Originally posted by routerguy666:
Only change to the interface that would break what I suggested is removing the 'Downloads: #' line. If they remove that, then they've removed the piece of info he's interested in anyway so... They chang it to Dwnlds or something ignorant it requires a two second change on his part. What's the issue. This is like arguing that boating is only reliable so long as the ocean continues to be filled with water.

Like I said... it's a hack.

It's certainly not the cleanest way to do it, but he may not have any other choice. It's not like many sites provide RSS feeds for that type of information or access to an API. Sometimes one has to make due with cheap hacks. Hey, it works for Microsoft! ;)

Heh... :) I was then going to suggest that the admins (Langdon?) expose the scores, stats, and everything else via SOAP and let us tinker, but that may be a tad too much work. ;)

07/27/2006 02:45:46 PM · #19

Among the other hacks in my bag are graphing my challenge score via MRTG. Ahh, geek life.

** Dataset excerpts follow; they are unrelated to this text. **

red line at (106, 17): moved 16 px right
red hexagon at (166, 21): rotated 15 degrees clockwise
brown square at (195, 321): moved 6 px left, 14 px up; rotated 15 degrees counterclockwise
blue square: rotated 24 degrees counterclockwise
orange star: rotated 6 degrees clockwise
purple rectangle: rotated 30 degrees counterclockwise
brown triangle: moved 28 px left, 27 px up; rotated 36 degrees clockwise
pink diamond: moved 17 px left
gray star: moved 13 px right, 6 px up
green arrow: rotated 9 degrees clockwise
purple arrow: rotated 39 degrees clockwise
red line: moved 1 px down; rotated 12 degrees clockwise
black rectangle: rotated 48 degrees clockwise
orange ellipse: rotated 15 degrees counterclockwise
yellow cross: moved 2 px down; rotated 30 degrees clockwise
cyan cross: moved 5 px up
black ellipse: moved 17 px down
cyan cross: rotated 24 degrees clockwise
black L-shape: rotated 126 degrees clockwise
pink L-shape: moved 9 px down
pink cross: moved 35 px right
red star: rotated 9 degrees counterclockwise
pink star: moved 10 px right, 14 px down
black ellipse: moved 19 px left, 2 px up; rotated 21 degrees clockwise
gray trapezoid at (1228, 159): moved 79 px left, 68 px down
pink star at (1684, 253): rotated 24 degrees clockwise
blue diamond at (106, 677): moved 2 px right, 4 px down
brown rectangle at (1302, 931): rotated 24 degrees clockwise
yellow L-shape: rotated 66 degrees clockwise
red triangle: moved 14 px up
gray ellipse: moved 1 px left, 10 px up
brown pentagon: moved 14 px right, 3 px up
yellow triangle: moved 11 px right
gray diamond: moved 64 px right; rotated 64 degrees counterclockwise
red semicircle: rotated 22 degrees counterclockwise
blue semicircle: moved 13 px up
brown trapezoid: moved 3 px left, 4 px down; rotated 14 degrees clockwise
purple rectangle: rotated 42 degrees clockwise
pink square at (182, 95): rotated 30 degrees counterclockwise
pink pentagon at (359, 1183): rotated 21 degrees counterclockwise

07/27/2006 05:12:15 PM · #20

Originally posted by Louis:

Originally posted by cutlassdude70:

Originally posted by Louis:

Originally posted by routerguy666:
Only change to the interface that would break what I suggested is removing the 'Downloads: #' line. If they remove that, then they've removed the piece of info he's interested in anyway so... They chang it to Dwnlds or something ignorant it requires a two second change on his part. What's the issue. This is like arguing that boating is only reliable so long as the ocean continues to be filled with water.

Like I said... it's a hack.

It's certainly not the cleanest way to do it, but he may not have any other choice. It's not like many sites provide RSS feeds for that type of information or access to an API. Sometimes one has to make due with cheap hacks. Hey, it works for Microsoft! ;)

Heh... :) I was then going to suggest that the admins (Langdon?) expose the scores, stats, and everything else via SOAP and let us tinker, but that may be a tad too much work. ;)

Damn that would be cool though! Can you imagine how much easier that would make Southern Gentleman's life with the WPL stuff?!

07/27/2006 05:16:31 PM · #21

Originally posted by routerguy666:

Among the other hacks in my bag are graphing my challenge score via MRTG. Ahh, geek life.

Oooo, good idea! Now if they ever got around to implementing Louis' SOAP idea, one could have quite a bit of fun with rrdtool without even breaking a sweat! Life as a nerd is sweet... :D

Canon EF 24-105mm f/4.0L IS

07/27/2006 05:28:01 PM · #22

Originally posted by cutlassdude70:

Originally posted by Louis:

Originally posted by cutlassdude70:

Originally posted by Louis:

Originally posted by routerguy666:
Only change to the interface that would break what I suggested is removing the 'Downloads: #' line. If they remove that, then they've removed the piece of info he's interested in anyway so... They chang it to Dwnlds or something ignorant it requires a two second change on his part. What's the issue. This is like arguing that boating is only reliable so long as the ocean continues to be filled with water.

Like I said... it's a hack.

It's certainly not the cleanest way to do it, but he may not have any other choice. It's not like many sites provide RSS feeds for that type of information or access to an API. Sometimes one has to make due with cheap hacks. Hey, it works for Microsoft! ;)

Heh... :) I was then going to suggest that the admins (Langdon?) expose the scores, stats, and everything else via SOAP and let us tinker, but that may be a tad too much work. ;)

Damn that would be cool though! Can you imagine how much easier that would make Southern Gentleman's life with the WPL stuff?!

yeah i thought he had some sort of a automatic thing going.. but perhaps he is doing it all manually

Art Roflmao

Canon EOS-6D Mark II

07/27/2006 05:32:11 PM · #23

Originally posted by cutlassdude70:

Oooo, good idea! Now if they ever got around to implementing Louis' SOAP idea, one could have quite a bit of fun with rrdtool without even breaking a sweat! Life as a nerd is sweet... :D

I heard a rumor that Langdon doesn't use SOAP.